§ **What to do**: Write out the data again exactly, skipping every picture.

═══ Given material

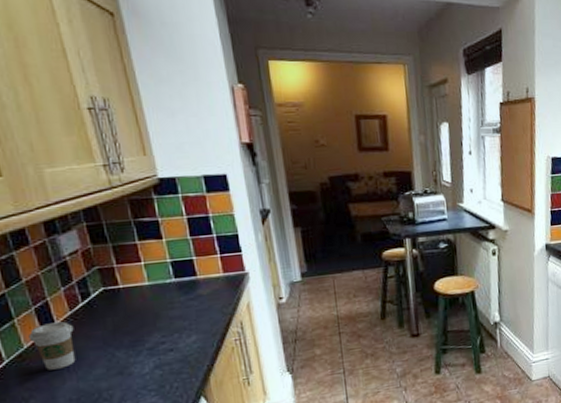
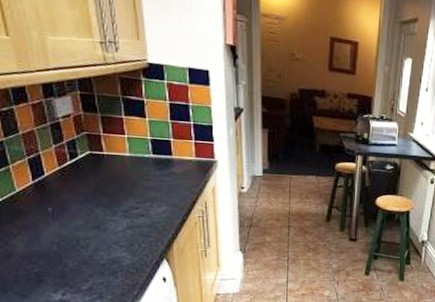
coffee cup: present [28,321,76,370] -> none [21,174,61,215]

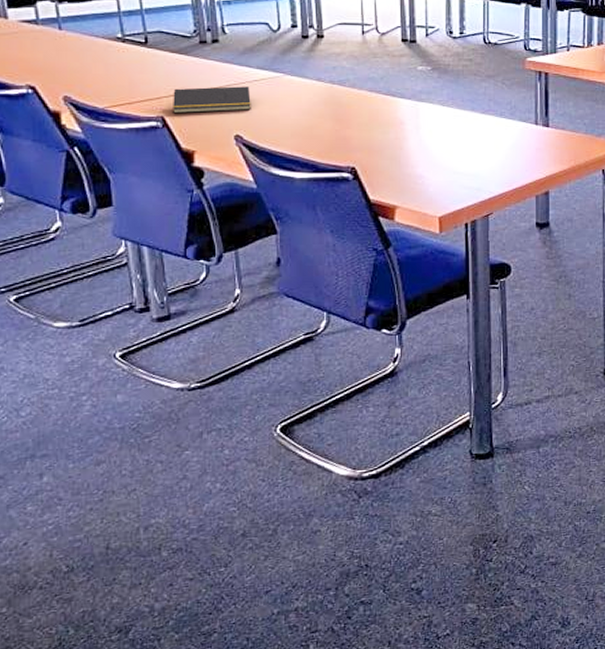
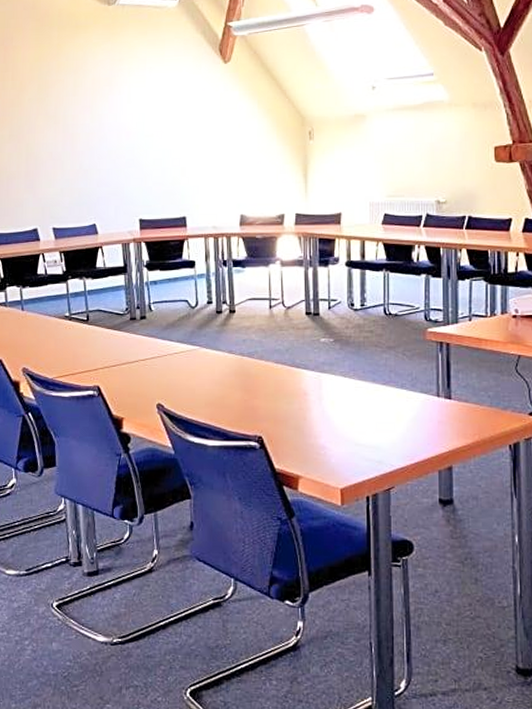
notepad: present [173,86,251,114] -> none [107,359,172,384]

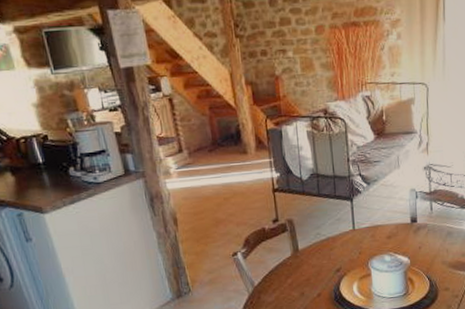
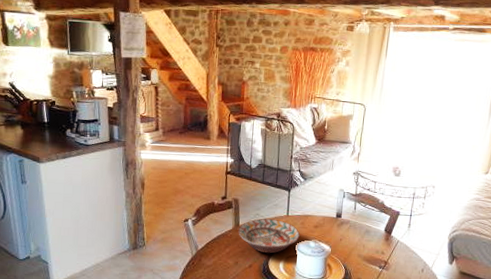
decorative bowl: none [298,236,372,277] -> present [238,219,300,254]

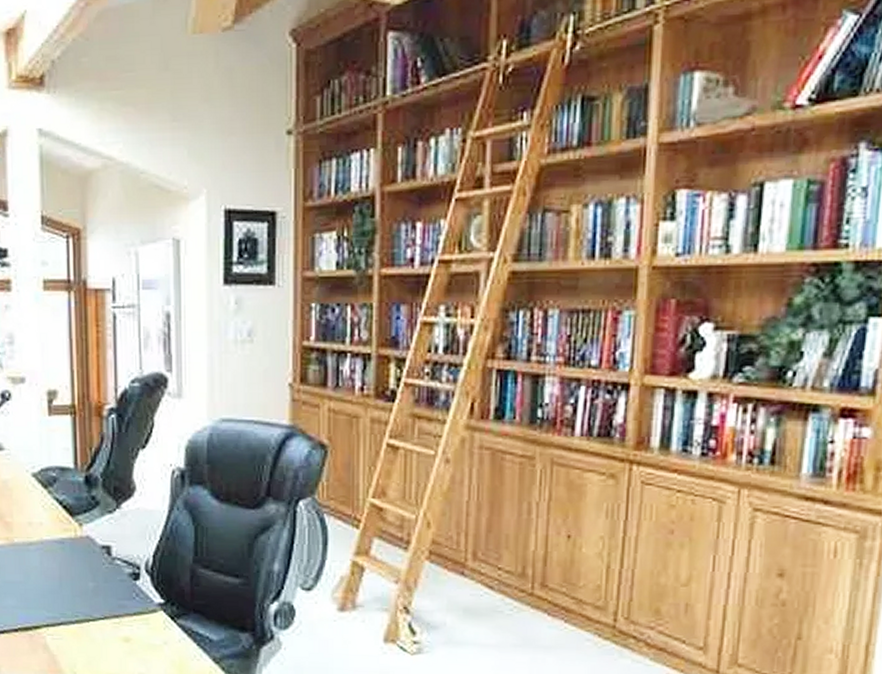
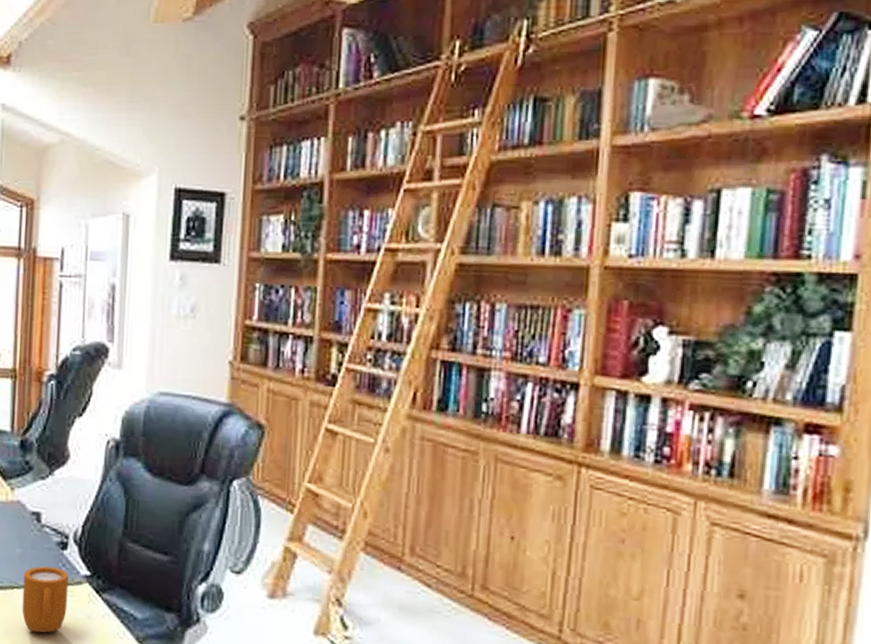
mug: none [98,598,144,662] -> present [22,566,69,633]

══════

§ **Output of the exercise**:
coffee cup: present [28,321,76,370] -> none [21,174,61,215]

notepad: present [173,86,251,114] -> none [107,359,172,384]

decorative bowl: none [298,236,372,277] -> present [238,219,300,254]

mug: none [98,598,144,662] -> present [22,566,69,633]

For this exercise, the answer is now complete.